I tried to get such trivial cast working for a few days and ended up believing that it not worth the effort because of:
- How we represent casts in the SVal hierarchy.
- In our case, the region is an ElementRegion with element type unsigned int, which essentially represents a pointer of type unsigned int *, not void *. It means that the cast is definitely not a no-op; the region needs to be modified.
- Now, if the offset was concrete, we already try to replace ElementRegion with another ElementRegion of the other type, and recompute element index accordingly. It is only possible if byte offset of the region is divisible by size of the target type (in our case it is because the target type is char). If it's not divisible, we make two ElementRegions on top of each other, first with element-type char to represent a raw offset, other of the target type to represent the cast. It means that for symbolic index case, we need to account for being able to receive such two-element-regions construct in the first place, and then investigate divisibility of a linear expression of form a*N + b, where N is concrete but a and b are possibly symbolic, to a concrete type size, which our range constraint manager would never handle.
- In fact, now we not only unpack the top one or two ElementRegions while computing the offset (that needs to be divisible), but also we unpack all other top-level element regions (i.e. if we look into a multi-dimensional array; see ElementRegion::getAsArrayOffset()). This was never tested; i added relevant tests into casts.c in this patch to demonstrate the problems caused by that (which are unrelated to the rest of the patch). I believe that unpacking multi-dimensional arrays in this way is not ideal; however, i also added tests that would fail if this behavior is disabled. This needs much more work. Of course, this work would be even harder if we intend to support symbolic offsets.

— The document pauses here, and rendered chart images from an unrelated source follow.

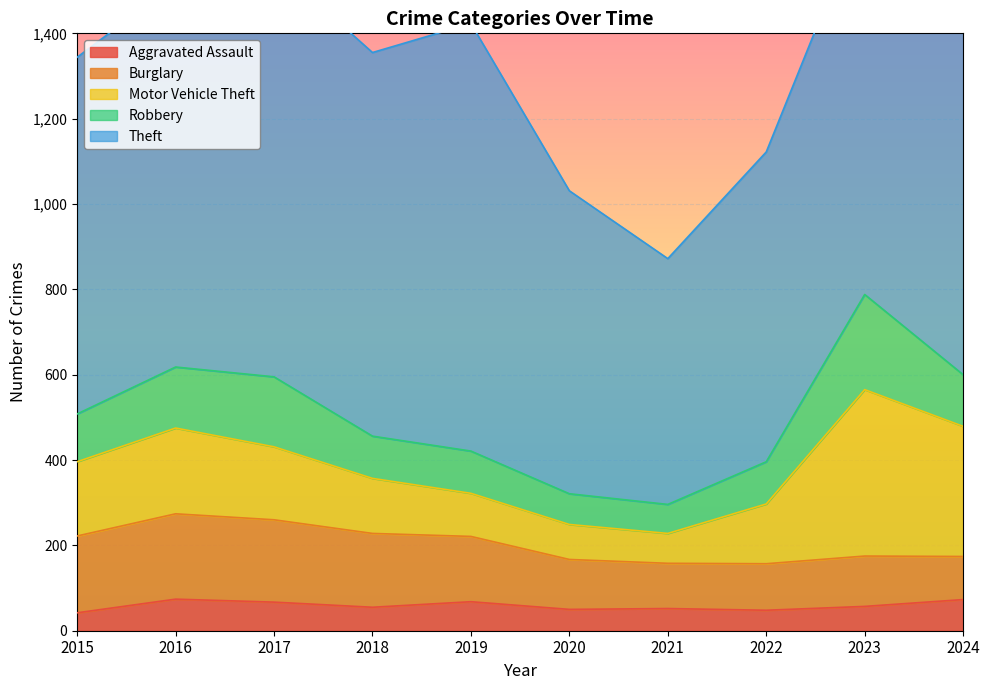

Which series has the widest spread of values?

Theft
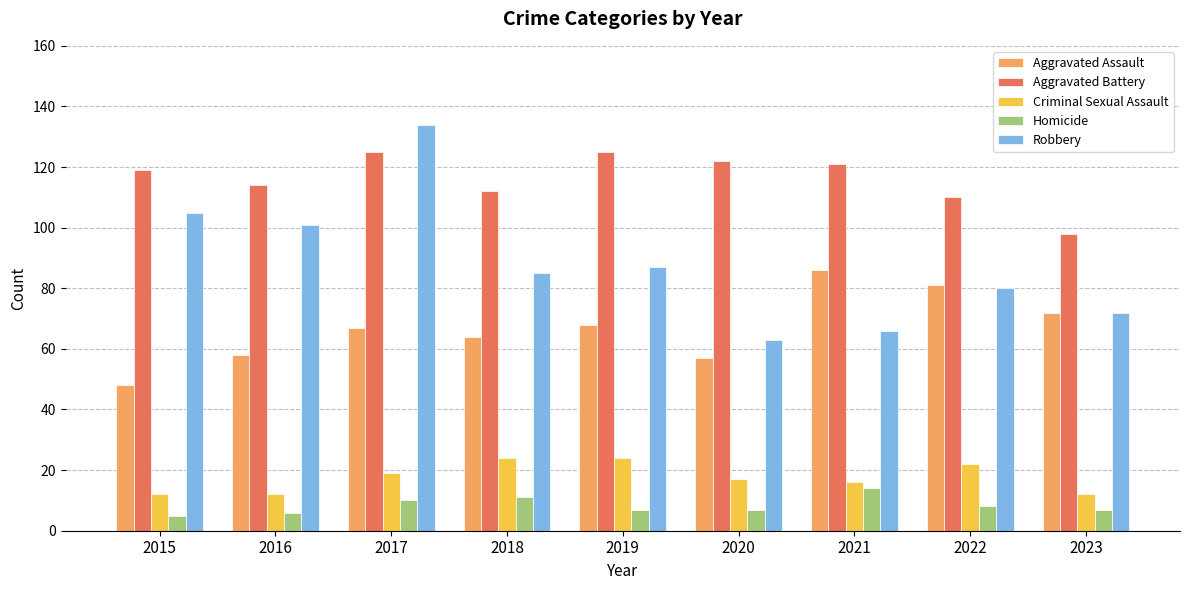

Are the bars grouped side by side (vs. stacked)?

Yes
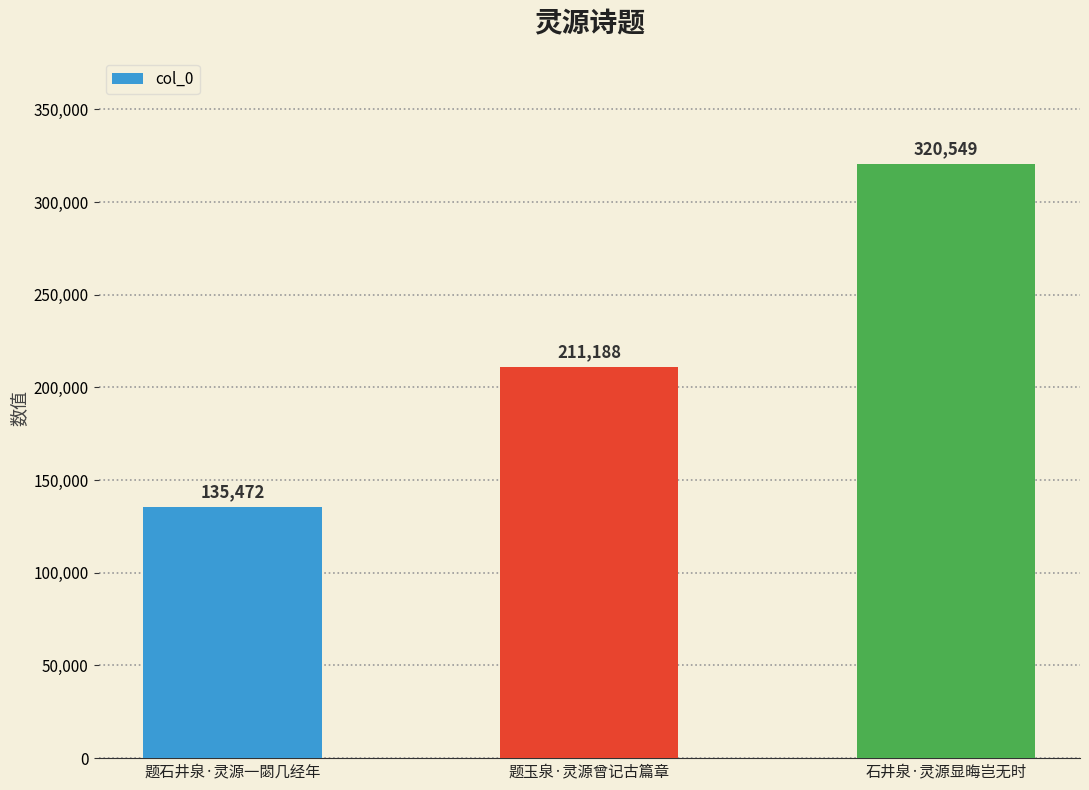

Does the chart contain any negative values?

No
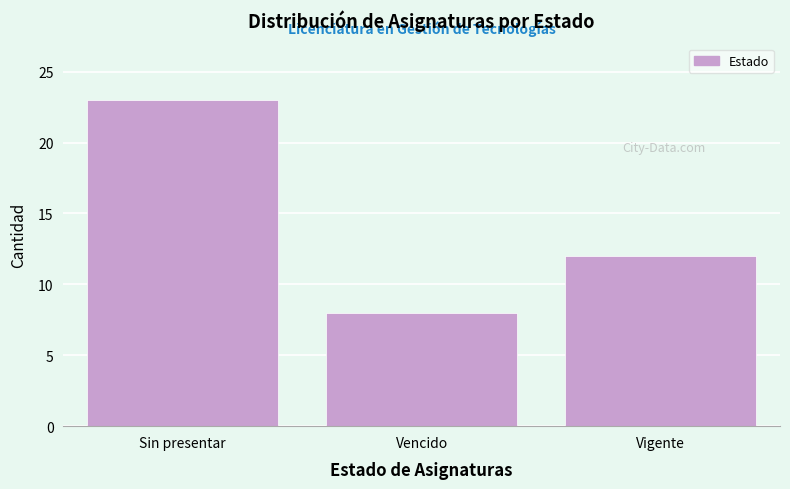

Reading left to right, list all the values displayed in this chart.

Sin presentar=23	Vencido=8	Vigente=12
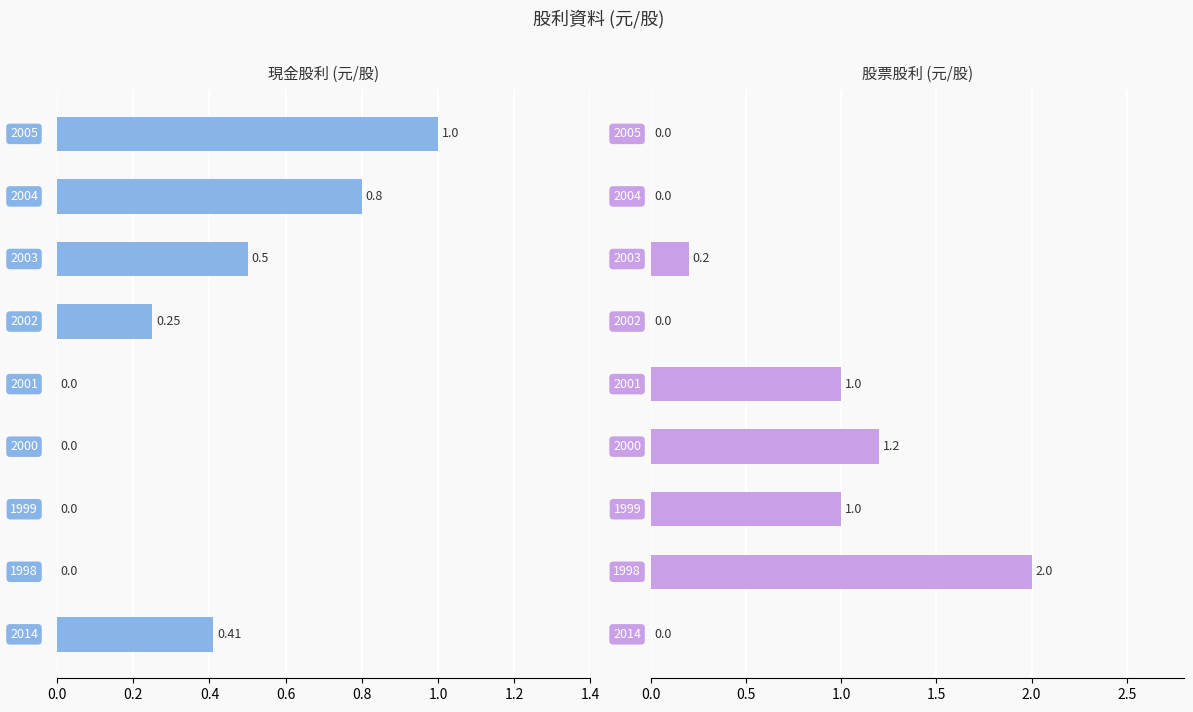

Is the value of 股票股利 at 1.2 greater than the value of 現金股利 at 0.4?

Yes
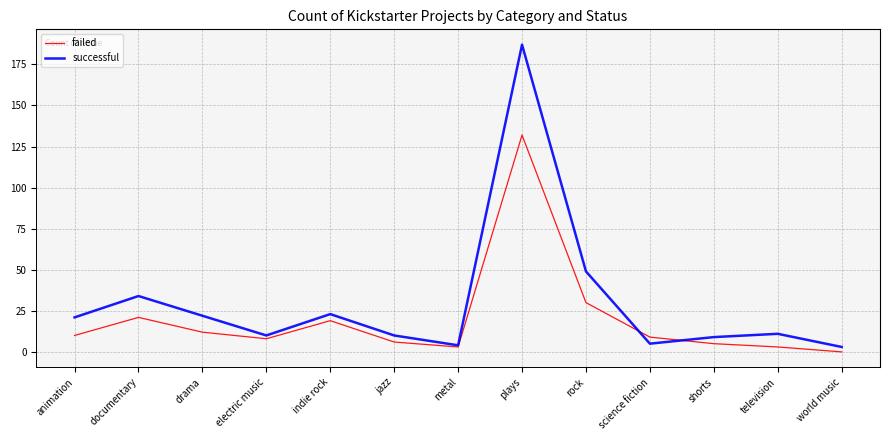

How many distinct data groups are displayed?

2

- How we split the responsibilities between entities. When trying to implement the plan described in 1., i ended up moving a lot of code around and passing ProgramState through dozens of APIs. We need the state to perform binary operations on SVal objects through SValBuilder. Originally, castRegion() resides in RegionStore which is not intended to access the program state. It is trivial to move castRegion to SimpleSValBuilder, but passing State into it results in a huge cascade of changes in SValBuilder method arguments. I have given up when i had to pass State to SValBuilder::getConstantVal(const Expr *);, which seemed ridiculous (it's constant, why does it depend on the state?). Introducing all this complexity only to compute an SVal that nobody would be able to understand was not worth the effort, in my opinion.
Hence the quick fix. Code slightly simplified to use a more high-level API.
Here we have y1 pointing to element{element{x, 3}, 5} vs. both y2 and y3 pointing to element{x, 35}. While y3 is inevitably looking like that, y2 could have been same as y1 if we didn't unwrap multi-dimensional array elements.